Scientific classification
- Kingdom: Fungi
- Division: Ascomycota
- Class: Lecanoromycetes
- Order: Lecanorales
- Family: Parmeliaceae
- Genus: Usnea
- Species: U. hirta
- Binomial name: Usnea hirta (L.) F.H.Wigg. (1780)
- Synonyms: Lichen hirtus L. (1753) (basionym); List Lichen floridus var. hirtus (L.) Willd. (1787) ; Parmelia barbata f. hirta (L.) Schaer. (1840) ; Parmelia barbata var. hirta (L.) Schaer. (1840) ; Parmelia plicata var. hirta (L.) Becker (1828) ; Usnea barbata f. hirta (L.) Rabenh. (1845) ; Usnea barbata f. villosa (Ach.) Nyl. (1861) ; Usnea barbata subsp. hirta (L.) Fink (1910) ; Usnea barbata var. hirta (L.) Fr. (1831) ; Usnea barbata var. villosa (Ach.) Koltz (1897) ; Usnea ceratina f. villosa (Ach.) Harm. (1907) ; Usnea ceratina var. villosa (Ach.) H.Olivier (1921) ; Usnea florida f. hirta (L.) Kremp. (1861) ; Usnea florida f. minutissima Mereschk. (1913) ; Usnea florida f. villosa (Ach.) Zahlbr. (1930) ; Usnea florida var. hirta (L.) Ach. (1803) ; Usnea florida var. hirtus (L.) DC. (1805) ; Usnea florida var. villosa Ach. (1810) ; Usnea hirta f. minutissima (Mereschk.) Mereschk. (1919) ; Usnea hirta subsp. comiformis (Motyka ex Räsänen) Motyka (1936) ; Usnea hirta subsp. minutissima (Mereschk.) Motyka (1936) ; Usnea hirta subsp. trachista (Motyka) P.Clerc (2007) ; Usnea hirta subsp. villosa (Ach.) Motyka (1930) ; Usnea hirta var. comiformis Motyka ex Räsänen (1933) ; Usnea hirta var. minutissima (Mereschk.) Cretz. ; Usnea plicata f. hirta (L.) Ach. (1814) ; Usnea plicata var. hirta (L.) Ach. (1810) ;

= Usnea hirta =

- Authority: (L.) F.H.Wigg. (1780)
- Conservation status: G5
- Synonyms: Lichen hirtus L. (1753) (basionym)

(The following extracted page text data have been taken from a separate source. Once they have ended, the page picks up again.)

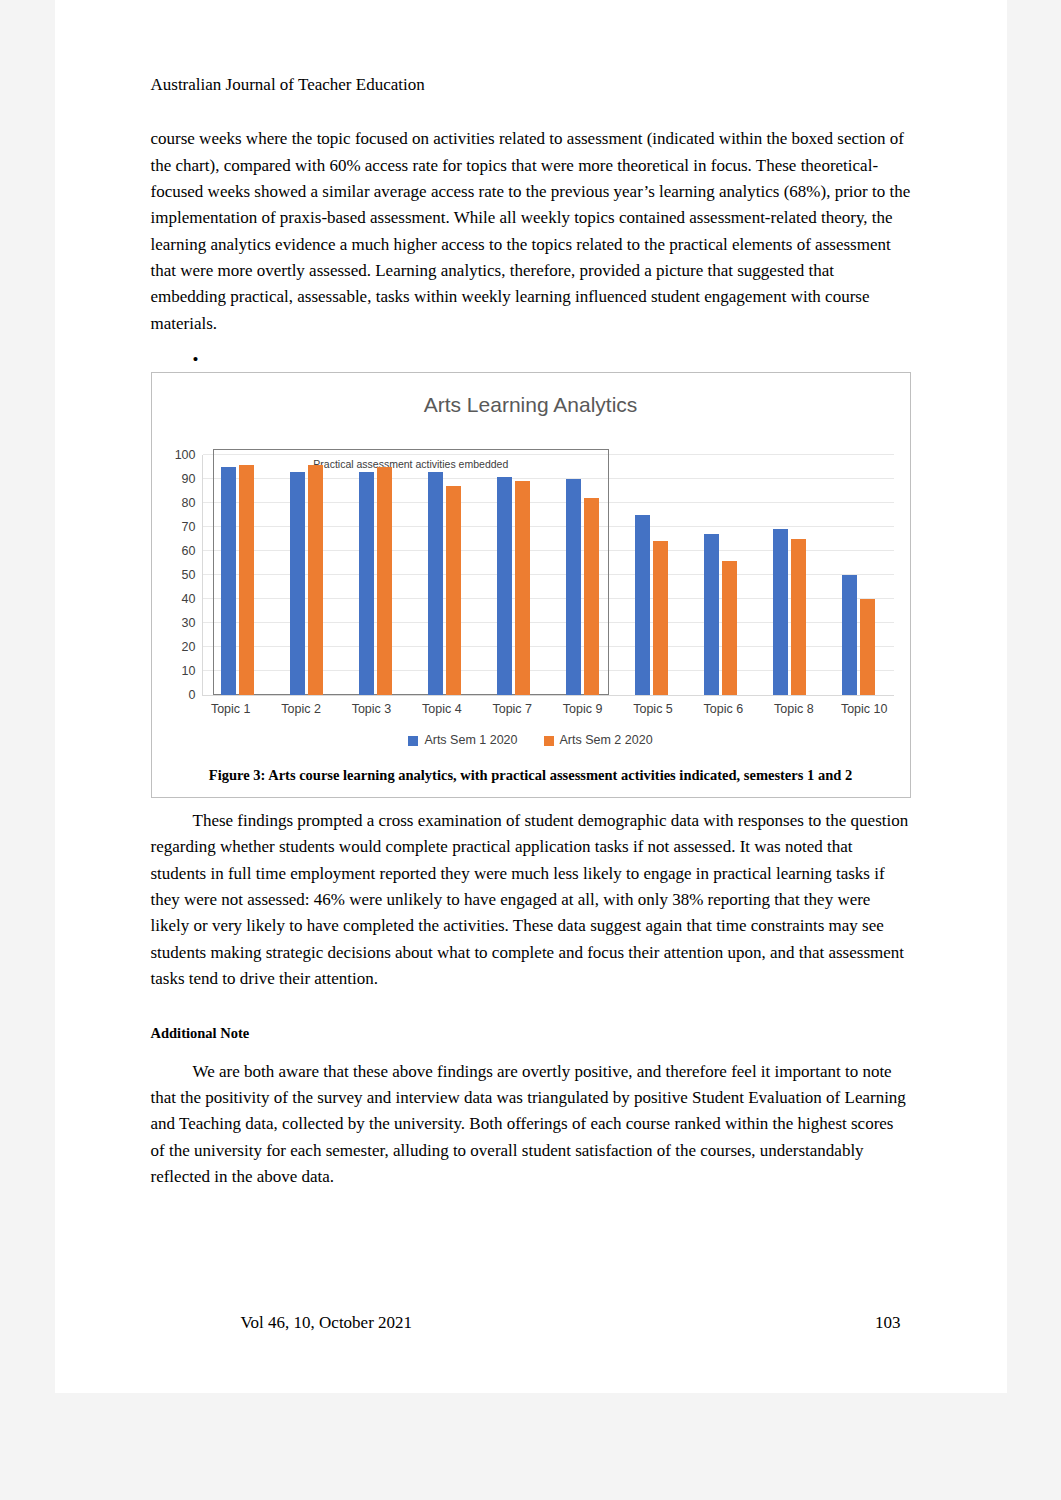Australian Journal of Teacher Education
course weeks where the topic focused on activities related to assessment (indicated within the boxed section of the chart), compared with 60% access rate for topics that were more theoretical in focus. These theoretical-focused weeks showed a similar average access rate to the previous year’s learning analytics (68%), prior to the implementation of praxis-based assessment. While all weekly topics contained assessment-related theory, the learning analytics evidence a much higher access to the topics related to the practical elements of assessment that were more overtly assessed. Learning analytics, therefore, provided a picture that suggested that embedding practical, assessable, tasks within weekly learning influenced student engagement with course materials.
•
Arts Learning Analytics
100 90 80 70 60 50 40 30 20 10 0
Practical assessment activities embedded
Topic 1 Topic 2 Topic 3 Topic 4 Topic 7 Topic 9 Topic 5 Topic 6 Topic 8 Topic 10
Arts Sem 1 2020 Arts Sem 2 2020
Figure 3: Arts course learning analytics, with practical assessment activities indicated, semesters 1 and 2
These findings prompted a cross examination of student demographic data with responses to the question regarding whether students would complete practical application tasks if not assessed. It was noted that students in full time employment reported they were much less likely to engage in practical learning tasks if they were not assessed: 46% were unlikely to have engaged at all, with only 38% reporting that they were likely or very likely to have completed the activities. These data suggest again that time constraints may see students making strategic decisions about what to complete and focus their attention upon, and that assessment tasks tend to drive their attention.
Additional Note
We are both aware that these above findings are overtly positive, and therefore feel it important to note that the positivity of the survey and interview data was triangulated by positive Student Evaluation of Learning and Teaching data, collected by the university. Both offerings of each course ranked within the highest scores of the university for each semester, alluding to overall student satisfaction of the courses, understandably reflected in the above data.
Vol 46, 10, October 2021 103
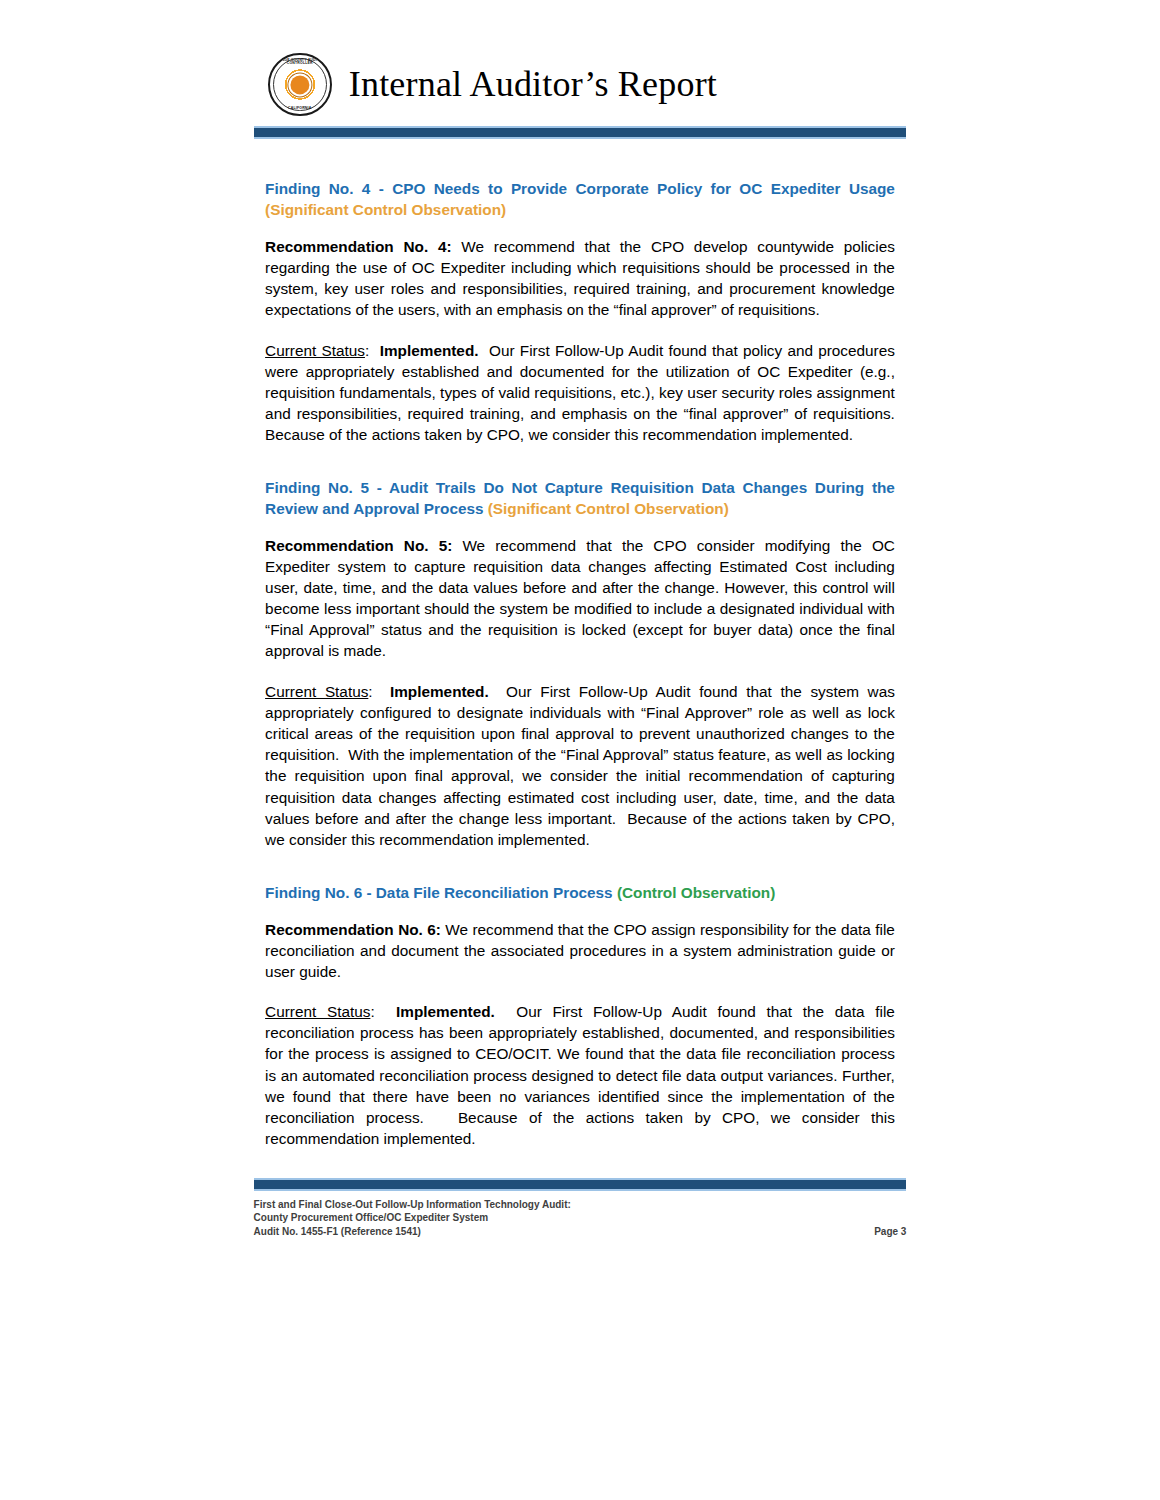ORANGE COUNTY AUDITOR-CONTROLLER
CALIFORNIA
Internal Auditor’s Report
Finding No. 4 - CPO Needs to Provide Corporate Policy for OC Expediter Usage (Significant Control Observation)
Recommendation No. 4: We recommend that the CPO develop countywide policies regarding the use of OC Expediter including which requisitions should be processed in the system, key user roles and responsibilities, required training, and procurement knowledge expectations of the users, with an emphasis on the “final approver” of requisitions.
Current Status: Implemented. Our First Follow-Up Audit found that policy and procedures were appropriately established and documented for the utilization of OC Expediter (e.g., requisition fundamentals, types of valid requisitions, etc.), key user security roles assignment and responsibilities, required training, and emphasis on the “final approver” of requisitions. Because of the actions taken by CPO, we consider this recommendation implemented.
Finding No. 5 - Audit Trails Do Not Capture Requisition Data Changes During the Review and Approval Process (Significant Control Observation)
Recommendation No. 5: We recommend that the CPO consider modifying the OC Expediter system to capture requisition data changes affecting Estimated Cost including user, date, time, and the data values before and after the change. However, this control will become less important should the system be modified to include a designated individual with “Final Approval” status and the requisition is locked (except for buyer data) once the final approval is made.
Current Status: Implemented. Our First Follow-Up Audit found that the system was appropriately configured to designate individuals with “Final Approver” role as well as lock critical areas of the requisition upon final approval to prevent unauthorized changes to the requisition. With the implementation of the “Final Approval” status feature, as well as locking the requisition upon final approval, we consider the initial recommendation of capturing requisition data changes affecting estimated cost including user, date, time, and the data values before and after the change less important. Because of the actions taken by CPO, we consider this recommendation implemented.
Finding No. 6 - Data File Reconciliation Process (Control Observation)
Recommendation No. 6: We recommend that the CPO assign responsibility for the data file reconciliation and document the associated procedures in a system administration guide or user guide.
Current Status: Implemented. Our First Follow-Up Audit found that the data file reconciliation process has been appropriately established, documented, and responsibilities for the process is assigned to CEO/OCIT. We found that the data file reconciliation process is an automated reconciliation process designed to detect file data output variances. Further, we found that there have been no variances identified since the implementation of the reconciliation process. Because of the actions taken by CPO, we consider this recommendation implemented.
First and Final Close-Out Follow-Up Information Technology Audit:
County Procurement Office/OC Expediter System
Audit No. 1455-F1 (Reference 1541) Page 3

Species of lichen-forming fungus

Usnea hirta is a species of beard lichen in the family Parmeliaceae. It was one of 80 lichen species first formally described by Carl Linnaeus in his 1753 work Species Plantarum. Friedrich Heinrich Wiggers transferred it to the genus Usnea in 1780. The lichen is sensitive to air pollution, and is often used as a biomonitor of sulphur dioxide. Usnea hirta has an extensive worldwide distribution, and it is morphologically variable, which has led to numerous intraspecific taxa (i.e. subspecies, varieties, and forms) being proposed in its taxonomic history.